Nach dem Krieg schien es, als ob die USA die politischen Entwicklungen im Nahen und Mittleren Osten nach Belieben in ihrem Interesse beeinflussen könnten. Die Unterwerfung der führenden Kreise der arabischen Bourgeoisie fand ihren vollendeten Ausdruck, als Arafat und die PLO 1993 die amerikanischen Bedingungen für ein Abkommen mit Israel annahmen. Sie akzeptierten damit die Schaffung eines palästinensischen Rumpfstaates in Teilen der West Bank und im Gazastreifen.

Aber die USA konnten ihre militärische und ökonomische Macht nicht einfach nutzen, um dem Nahen Osten eine Pax Americana aufzuzwingen. Heute ist diese Region instabiler als jemals zuvor in der Geschichte. Es gibt keine gemeinsame Golf-Politik der USA, Europas und Japans, weil sie in einen verdeckten Krieg um die Kontrolle über die Reichtümer der Region verwickelt sind.

Das Abkommen von Oslo ist gescheitert, weil sich der rechte Flügel der zionistischen Bourgeoisie weigerte, den darin vorgesehenen begrenzten Kompromiss mit den Palästinensern zu akzeptieren. Überdies hat die unerträgliche Situation, in die Arafat sein Volk gebracht hat, seine Führung weitgehend diskreditiert und es der Autonomiebehörde unmöglich gemacht, den gegenwärtigen Volksaufstand gegen die israelische Besatzungsmacht aufzuhalten. Das Ansehen der anderen arabischen Führer ist in den Augen der Arbeiter und Bauern noch schlechter.

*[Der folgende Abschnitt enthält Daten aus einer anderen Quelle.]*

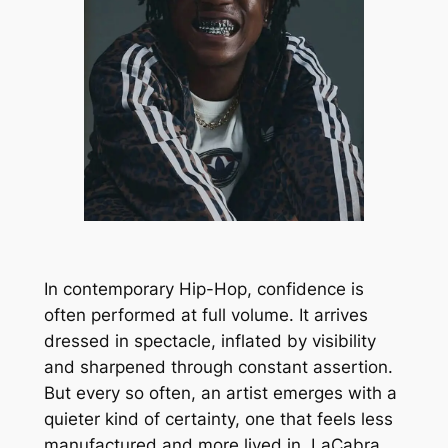
In contemporary Hip-Hop, confidence is
often performed at full volume. It arrives
dressed in spectacle, inflated by visibility
and sharpened through constant assertion.
But every so often, an artist emerges with a
quieter kind of certainty, one that feels less
manufactured and more lived in. LaCabra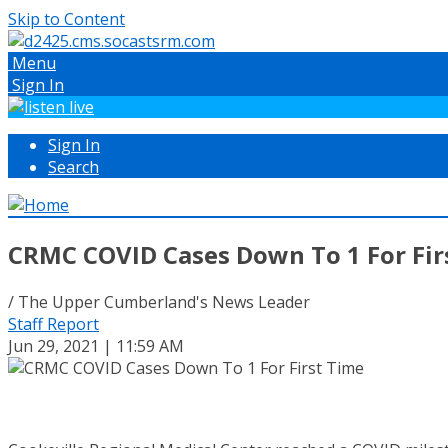
Skip to Content
Menu
Sign In
Sign In
Search
CRMC COVID Cases Down To 1 For Fir
/ The Upper Cumberland's News Leader
Staff Report
Jun 29, 2021 | 11:59 AM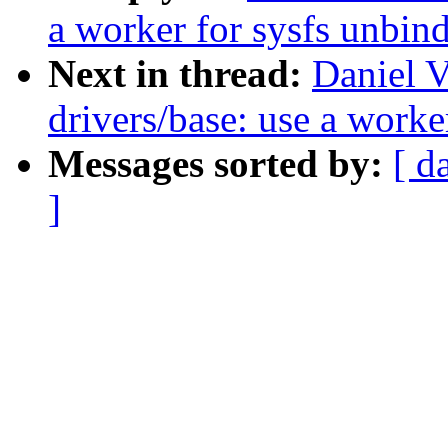
a worker for sysfs unbin
Next in thread:
Daniel V
drivers/base: use a worke
Messages sorted by:
[ d
]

Da die Regime, auf die sich die USA im Nahen Osten stützen, derart diskreditiert sind, und zwar die arabischen wie das israelische, ist die Bush-Regierung mit enormen sozialen und politischen Spannungen konfrontiert, die um so größer sind, da sie zehn Jahre Zeit hatten heranzureifen. Letztlich haben die USA dafür keine andere Lösung als weitere militärische Aggressionen.